Stephanie Barron •
Jane and the Unpleasantness at Scargrave Manor •
What if the author of Pride and Prejudice had turned her keen eye and sharp wits to detective work? That’s the premise of an addictive series of novels by Stephanie Barron, presented as journal entries and letters from the pen of Jane Austen.
The voice is eerily reminiscent of Austen’s, with all the verbal flourishes of that era (“Singular? It is insupportable!”). But the books are neither parodies nor imitations. Rather, they’re extremely well executed mysteries full of period flavor and fascinating entanglements. The supporting cast of Austen’s personal life is there too, notably her beloved sister and confidante, Cassandra.

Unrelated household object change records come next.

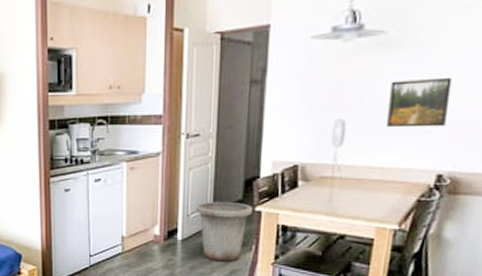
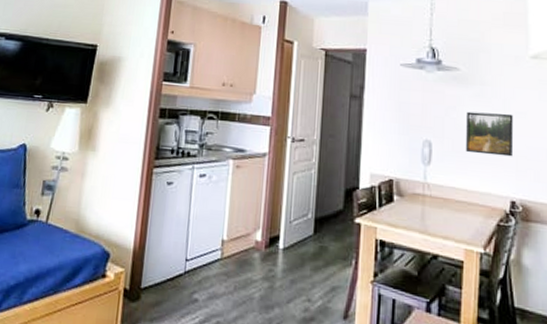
trash can: present [196,201,252,262] -> none [298,209,352,277]

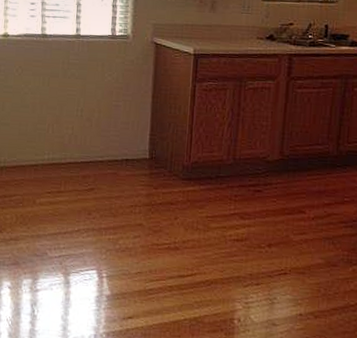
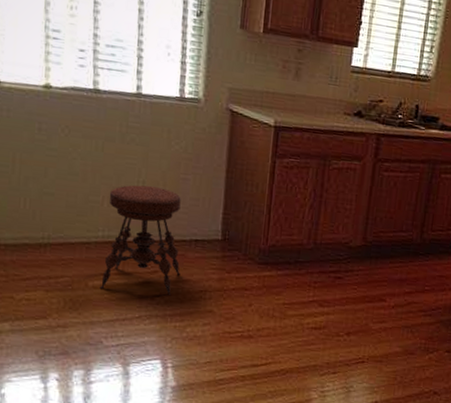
stool: none [45,113,114,211] -> present [99,185,181,296]

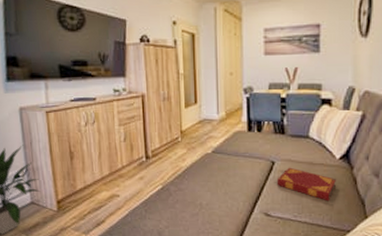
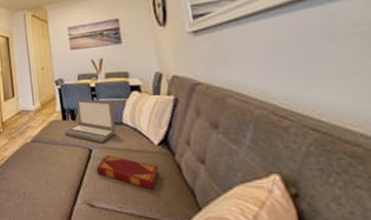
laptop: none [248,110,301,155] -> present [64,99,116,143]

“Unpleasantness” here is a euphemism for murder, imprisonment, and hanging. Isobel Payne has been charged in the death of her much older husband, and appeals to Jane to prove her innocence. Limited as she is by the conventions of her day, the ladylike Jane can hardly go barging around with a lantern and a pistol. Instead, she gleans intelligence from conversation and observation, the two major avenues open to her in detection.
Not that the stories are short on action. In the course of the series Jane visits gaols (appalling), finds herself in a smugglers’ cave (terrifying), and falls for a “gentleman rogue” (thrilling but heartbreaking). Barron has done a thorough job of historical research, and adds an occasional footnote to illuminate a point such as the use of pattens or the date of Jane’s removal to Bath.
The combination of Austen’s narrative style with a highly charged plot makes Unpleasantness irresistible to mystery fans and Janeites alike. The cover illustration carries the mood perfectly: Austen in a dainty cap, head bent demurely over a page, while blood drips from her quill pen into the shape of a skull. Delicious.